Testing works because tests are (essentially) a second, crappy implementation of...

mewpmewp2 · 2026-03-11T08:23:35 1773217415

I think there is a difference whether you do TDD or write tests after the fact to avoid regression. TDD can only work decently if you already know your specs very well, but not so much when you still need to figure them out, and need to build something actual to be able to figure it out.

josephg · 2026-03-11T09:38:35 1773221915

Yes; I think this remains true with coding agents. If you need to do some exploration of the solution space, it makes sense to do that before writing tests. Once you have a clear, workable design, you can get the agent to make a battery of tests to make sure the final product works correctly.

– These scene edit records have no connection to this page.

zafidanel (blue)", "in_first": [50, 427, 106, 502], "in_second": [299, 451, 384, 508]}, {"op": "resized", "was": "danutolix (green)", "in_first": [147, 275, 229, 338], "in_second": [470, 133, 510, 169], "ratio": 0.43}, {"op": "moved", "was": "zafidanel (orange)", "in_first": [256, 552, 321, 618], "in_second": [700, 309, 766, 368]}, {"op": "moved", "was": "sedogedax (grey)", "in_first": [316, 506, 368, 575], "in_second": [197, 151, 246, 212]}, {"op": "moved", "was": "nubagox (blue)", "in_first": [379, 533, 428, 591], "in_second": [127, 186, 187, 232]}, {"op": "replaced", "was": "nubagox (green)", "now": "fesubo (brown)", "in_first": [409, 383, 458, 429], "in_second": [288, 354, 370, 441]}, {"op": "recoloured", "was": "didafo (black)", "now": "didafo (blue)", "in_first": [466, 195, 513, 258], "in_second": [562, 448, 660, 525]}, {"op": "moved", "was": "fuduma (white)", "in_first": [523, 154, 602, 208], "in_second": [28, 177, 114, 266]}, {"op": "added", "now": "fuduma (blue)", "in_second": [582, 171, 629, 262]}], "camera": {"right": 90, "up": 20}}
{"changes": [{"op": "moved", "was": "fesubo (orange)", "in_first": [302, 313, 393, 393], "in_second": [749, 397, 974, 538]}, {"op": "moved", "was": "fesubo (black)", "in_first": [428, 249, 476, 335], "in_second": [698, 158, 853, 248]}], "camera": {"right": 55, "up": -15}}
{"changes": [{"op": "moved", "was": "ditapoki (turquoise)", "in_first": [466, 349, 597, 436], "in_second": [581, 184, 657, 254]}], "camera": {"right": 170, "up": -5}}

aray07 · 2026-03-11T15:42:36 1773243756

This is great. The tests in this case are the spec. When you give the agent something concrete to fail against, it knows what done looks like.

The problem is if you skip that step and ask Claude to write the tests after.

godelski · 2026-03-11T17:55:00 1773251700

  > Tests only pass if both implementations of your software behave the same way.

That's not true.

I even addressed this in my comment as did Dijkstra

josephg · 2026-03-12T00:04:15 1773273855

What is untrue about this statement you quoted?

godelski · 2026-03-12T03:48:24 1773287304

You can have software behave differently while passing the same tests.

Idk man, this is pretty easy to demonstrate. Start with a trivial example: test is that input (2,2) -> 4. Function 1 does multiplication, function 2 does exponentiation. Both functions pass the test.

Sure, simple example but illustrative examples should be simple. But add more complexity and I'll add more examples of functions where the outputs are the same for a given set of inputs. (There's a whole area of mathematics dedicated to this!) It's simple, but you also confidently claimed something that was trivial to disprove.

Your claim is true if and only if your tests have complete coverage. So, your claim is only true if you've done formal verification of your code. Which was what I said in the beginning and is what Dijkstra claimed as well.

josephg · 2026-03-12T07:35:15 1773300915

I mean, yeah, I thought that was obvious. If you want to be a pedant:

> Tests only pass if both implementations of your software behave the same way in the exact area being tested.

As I said in my comment above. Tests are a crappy second implementation. The test in your example isn’t even defined outside the input range of (2,2). Tests are a stochastic tool. Tests can prove the presence of a bug, not their absence. Completeness isn’t something tests alone can provide. But in the choice between yolo coding and yolo coding plus tests, you’re obviously going to get fewer bugs with tests.